Los acuerdos sobre el grano, renovados cada pocos meses, eran muy poco populares en el influyente entorno de los ultranacionalistas rusos, partidarios de la guerra total. Por esa razón, y alegando sin prueba alguna, los días pares, que el corredor se empleaba para lanzar ataques de USV contra las unidades rusas en Crimea —algo que carece de sentido, porque un dron naval puede lanzarse desde cualquier pantalán en cualquier lugar de la costa— y los días impares que la ONU incumplía su parte del acuerdo al no relajar las sanciones occidentales que podrían afectar a las exportaciones de grano ruso, Putin decidió no renovar el acuerdo.
Con esta decisión, entró Rusia en arenas movedizas porque Ucrania sostiene —y lo acaba de demostrar— que no necesita el permiso de Putin para seguir exportando cereales. Le ha bastado con establecer su propio “corredor humanitario”, mucho más próximo a las aguas territoriales de Rumanía y Bulgaria, por el que ya han salido cinco de los buques de diversas banderas a los que la guerra había bloqueado en puerto y, aún más importante, han entrado dos graneleros para cargar cereal. Mientras escribo este artículo, el primero de estos buques —el Resilient Africa, un pequeño granelero con bandera de conveniencia de las islas Palau—ha vuelto a hacerse a la mar y ha arribado sin incidente alguno a los estrechos turcos.

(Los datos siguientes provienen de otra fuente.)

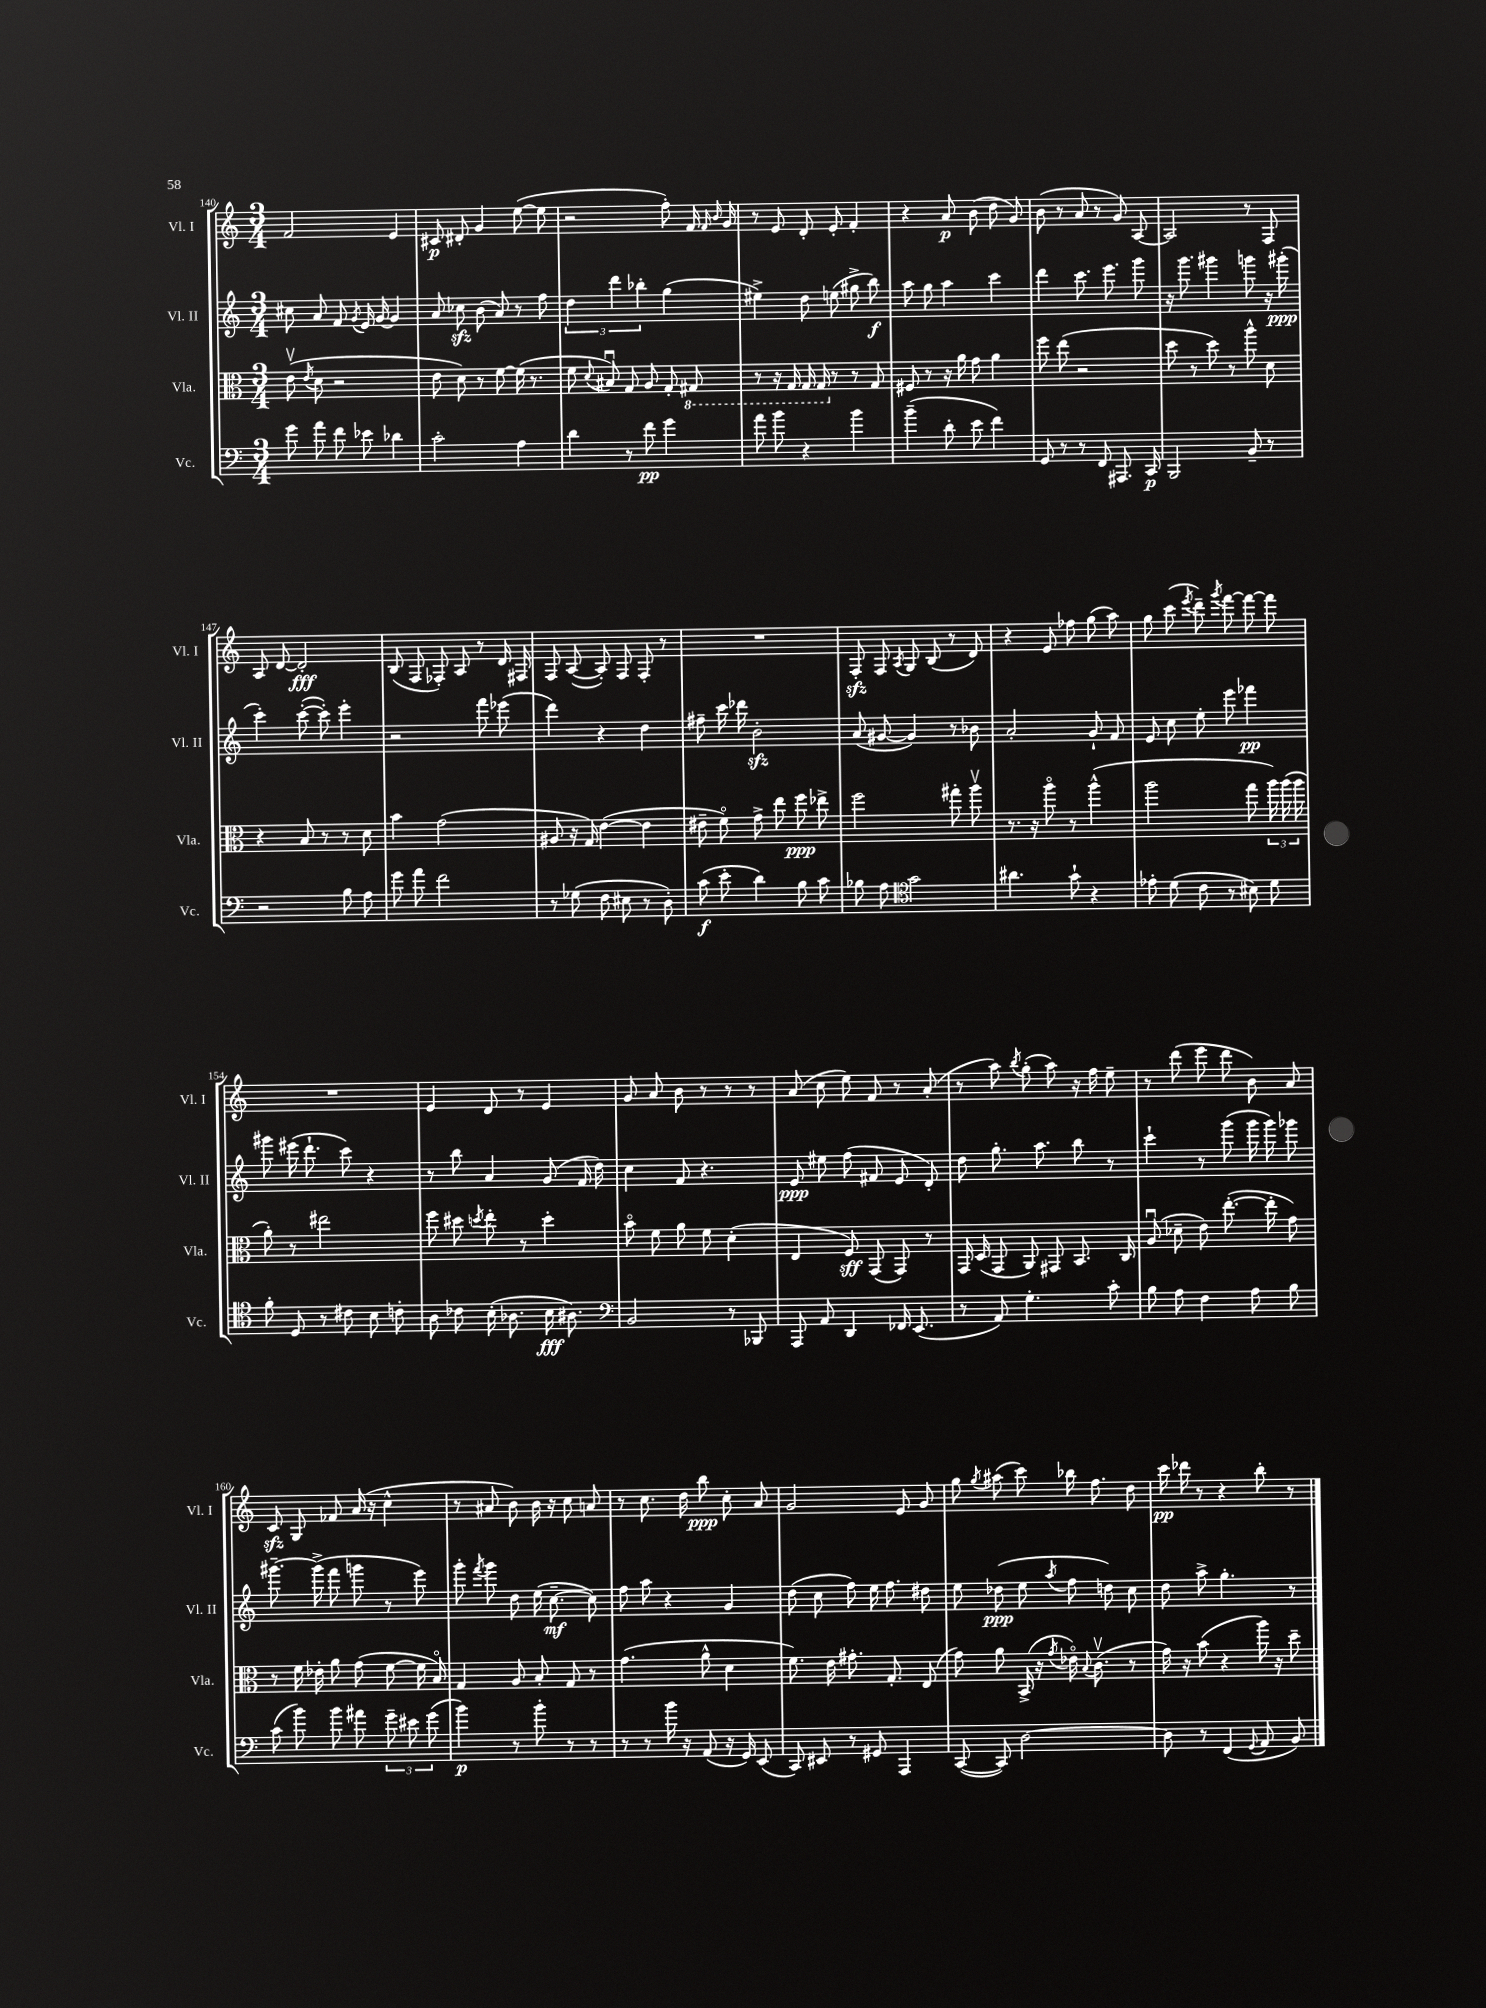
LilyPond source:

<<
\new StaffGroup <<
\new Staff = "s0" \with { instrumentName = "Vl. I" shortInstrumentName = "Vl. I" } {
    \clef treble \key c \major \numericTimeSignature \time 3/4
    \autoBeamOff f'2 e'4 |
    cis'8\p dis'8-. g'4 e''8~( e''8 |
    r2 f''8-.) f'16 \grace { f'16 b'16 } g'16 |
    r8 e'8 d'8-. e'8-. f'4-. |
    r4 a'8\p b'8( d''8 g'8) |
    b'8( r8 a'8 r8 g'8) a8~ |
    a2 r8 f8 |
    a8 d'8~ d'2-.\fff |
    b8( f8 fes8-.) a8 r8 d'16 fis16 |
    f8 a8~( a8-.) f8 f8-. r8 |
    R2. |
    f8-.\sfz f8 \acciaccatura { a8 } g8 b8( r8 d'8) |
    r4 e'8 fes''8 g''8( a''8) |
    g''8 c'''8( \acciaccatura { e'''8 } d'''8--) \acciaccatura { g'''8 } f'''8~ f'''8~ f'''8 |
    R2. |
    e'4 d'8 r8 e'4 |
    g'8 a'8 b'8 r8 r8 r8 |
    a'8( c''8 e''8) f'8 r8 a'8-.( |
    r8 a''8) \acciaccatura { b''8 } g''8-.( a''8) r16 f''16 e''8-- |
    r8 d'''8( e'''8 d'''8 b'8) a'8 |
    c'8\sfz g8 fes'8 a'16( r16 c''4-^ |
    r8 ais'8 b'8) b'16 r16 c''8 a'8 |
    r8 c''8. d''16 b''8\ppp c''8-. a'8 |
    g'2 e'8 g'8 |
    g''8 \acciaccatura { g''8 } ais''8( c'''8) bes''16 f''8. d''8 |
    c'''16\pp des'''16 r8 r4 b''8-. r8 \bar "|." |
}
\new Staff = "s1" \with { instrumentName = "Vl. II" shortInstrumentName = "Vl. II" } {
    \clef treble \key c \major \numericTimeSignature \time 3/4
    \autoBeamOff cis''8 a'8 f'8 \acciaccatura { g'8 } e'16 g'16~ g'4 |
    a'8 ces''8\sfz b'8( a'8) r8 f''8 |
    \tuplet 3/2 { d''4 d'''4 bes''4-. } g''4( |
    eis''4->) d''8 e''8( gis''8-> b''8\f) |
    a''8 g''8 a''4 c'''4 |
    d'''4 c'''8. e'''8. g'''8 |
    r16 g'''8. gis'''4 g'''8 r16 gis'''16-.\ppp( |
    c'''4-.) c'''8~-.( c'''8-.) e'''4-. |
    r2 f'''8 ees'''8( |
    d'''4) r4 d''4 |
    fis''8-- c'''16 des'''16 b'2-.\sfz |
    a'8( gis'8~ gis'4) r8 bes'8 |
    a'2-. g'8-! f'8 |
    e'8 c''8 e''8-. e'''8 fes'''4\pp |
    gis'''8 eis'''16( d'''8.-! c'''8) r4 |
    r8 b''8 a'4 g'8( f'16 d''16) |
    c''4 f'8 r4. |
    e'8\ppp eis''8 f''8( fis'8 e'8 d'8-.) |
    d''8 g''8.-. a''8. b''8 r8 |
    c'''4-! r8 g'''8( g'''16 g'''16) ges'''8 |
    gis'''8.~-- gis'''16->( f'''8 g'''8 r8 e'''8) |
    g'''8-. \acciaccatura { f'''8 } g'''8 d''8 e''16( c''8.~--\mf c''8) |
    f''8 a''8 r4 g'4 |
    d''8( c''8 f''8) e''16 f''8. dis''8 |
    e''8 des''8\ppp( e''8 \acciaccatura { a''8 } f''8 d''8) c''8 |
    d''8 a''8-> g''4.-. r8 \bar "|." |
}
\new Staff = "s2" \with { instrumentName = "Vla." shortInstrumentName = "Vla." } {
    \clef alto \key c \major \numericTimeSignature \time 3/4
    \autoBeamOff e'8\upbow( \acciaccatura { e'8 } d'8 r2 |
    e'8 d'8) r8 f'8~ f'16( r8. |
    f'8 \appoggiatura { d'8 } bis8\downbow) g8 a8 g8-. \ottava #-1 gis,8 |
    r8 r16 g,16 g,16 g,16 \ottava #0 r8 r8 g8 |
    fis8 r8 r16 a'16 g'8 a'4 |
    f''8 e''8( r2 |
    d''8 r8 d''8) r8 a''8-^ d'8 |
    r4 b8 r8 r8 d'8 |
    b'4 g'2( |
    ais8 r16 g16) e'4~( e'4 |
    eis'8-- f'8\flageolet) g'8-> e''8 f''8\ppp ees''8-> |
    f''2 gis''8-. a''8\upbow |
    r8. r16 a''8\flageolet r8 a''4-^( |
    a''2 g''8 \tuplet 3/2 { a''16) a''16( a''16 } |
    a'8-.) r8 eis''2 |
    f''8 dis''8 \acciaccatura { d''8 } e''8-. r8 d''4-. |
    b'8\flageolet f'8 a'8 f'8 d'4-.( |
    e4 f8\sff) g,8( g,8) r8 |
    g,16 d16( g,8 a,8) gis,8 b,8. c16 |
    a8\downbow( des'8-- e'8) e''8.~-.( e''16-. g'8) |
    r8 f'16 ees'16-. a'8 g'8( f'8~ f'16 b16\flageolet) |
    g4 a8 b8-. g8 r8 |
    g'4.( a'8-^ d'4 |
    f'8.) e'16 gis'8.-. g8.-. e8( |
    g'8) a'8 b,16->( r16 \acciaccatura { g'8 } ees'16\flageolet) \appoggiatura { b8 } c'8.\upbow( r8 |
    g'16) r16 b'8( r4 a''16) r16 d''8-- \bar "|." |
}
\new Staff = "s3" \with { instrumentName = "Vc." shortInstrumentName = "Vc." } {
    \clef bass \key c \major \numericTimeSignature \time 3/4
    \autoBeamOff g'8 a'8 f'8 ees'8 des'4 |
    c'2-. a4 |
    d'4 r8 f'8\pp g'4 |
    a'8 b'8 r4 b'4 |
    b'4--( d'8-. e'8 f'4) |
    g,8 r8 r8 f,8 ais,,8. c,16\p |
    b,,2 b,8-- r8 |
    r2 b8 a8 |
    g'8 a'8 f'2 |
    r8 ges8( f8 eis8 r8 d8-.) |
    c'8\f( e'8-. d'4) b8 c'8 |
    bes8 a8 \clef tenor g'2 |
    ais'4. g'8-! r4 |
    ees'8-. d'8( c'8 r8 bis8) d'8 |
    f'8-. d8 r8 cis'8 b8 c'8-. |
    a8 ces'8 b16-.( aes8. b16\fff ais8.) |
    \clef bass b,2 r8 bes,,8 |
    a,,8 a,8 d,4 fes,16 e,8.( |
    r8 a,8) g4.-. c'8-. |
    b8 a8 f4 a8 b8 |
    c'8( b'8) b'8 ais'8 \tuplet 3/2 { g'8-- eis'8 g'8( } |
    b'4\p) r8 b'8-. r8 r8 |
    r8 r8 b'16 r16 a,8( r16 g,16) e,8( |
    c,8) eis,8 r8 gis,8 a,,4 |
    c,8~( c,8) d2~ |
    d8 r8 f,4( \appoggiatura { g,8 } a,8 b,8) \bar "|." |
}
>>
>>
\layout { \context { \Score currentBarNumber = #140 } }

¿Qué puede hacer Rusia para evitarlo? Técnicamente, podría decretar el bloqueo marítimo de la costa de Ucrania. Tiene los medios aéreos, de superficie y submarinos que se necesitan para llevarlo a cabo, pero no sería una medida muy popular en el tercer mundo y, ¿cómo culpar a Kiev o a Washington de algo así? ¿Cómo podría además imponer el bloqueo por la fuerza a buques que pudieran ser —el caso se ha dado ya— de propiedad china y bandera de Hong Kong? ¿Qué pensaría el mundo si la marina rusa hunde un buque mercante de un tercer país cargado de grano para países muy necesitados? ¿Qué riesgos correría Rusia al emplear la fuerza cerca de aguas territoriales de países de la OTAN, bajo la atenta observación de aviones británicos o norteamericanos?
Seguramente para tratar de evitar una situación tan compleja, la solución de Putin ha sido y sigue siendo el bombardeo diario de los puertos ucranianos. Si se le pregunta, y dado que Rusia sostiene impertérrita que nunca ataca objetivos civiles, lo que está destruyendo no son instalaciones portuarias ni silos de grano, sino los lugares —¡qué coincidencia!— desde donde Ucrania lanza sus USV. Pero, en realidad, todo el mundo sabe que lo que pretende es incrementar el riesgo que corren los buques para aumentar el precio de los seguros marítimos y así hacer que el tráfico de grano no sea rentable para ninguna empresa, sea cual sea su propietario o su bandera. Por ahora, no parece haberlo conseguido del todo.
Tengo curiosidad por saber lo que va a pasar. Pero, si quieren una apuesta, y a poco que Ucrania aguante el tirón, Rusia terminará volviendo al acuerdo del grano. Entre otras cosas, porque llega el otoño y, como ocurrió el año pasado, Putin querrá reservar sus misiles para otra tarea de parecida naturaleza militar: privar de luz, agua y calefacción a las sufridas ciudades ucranianas.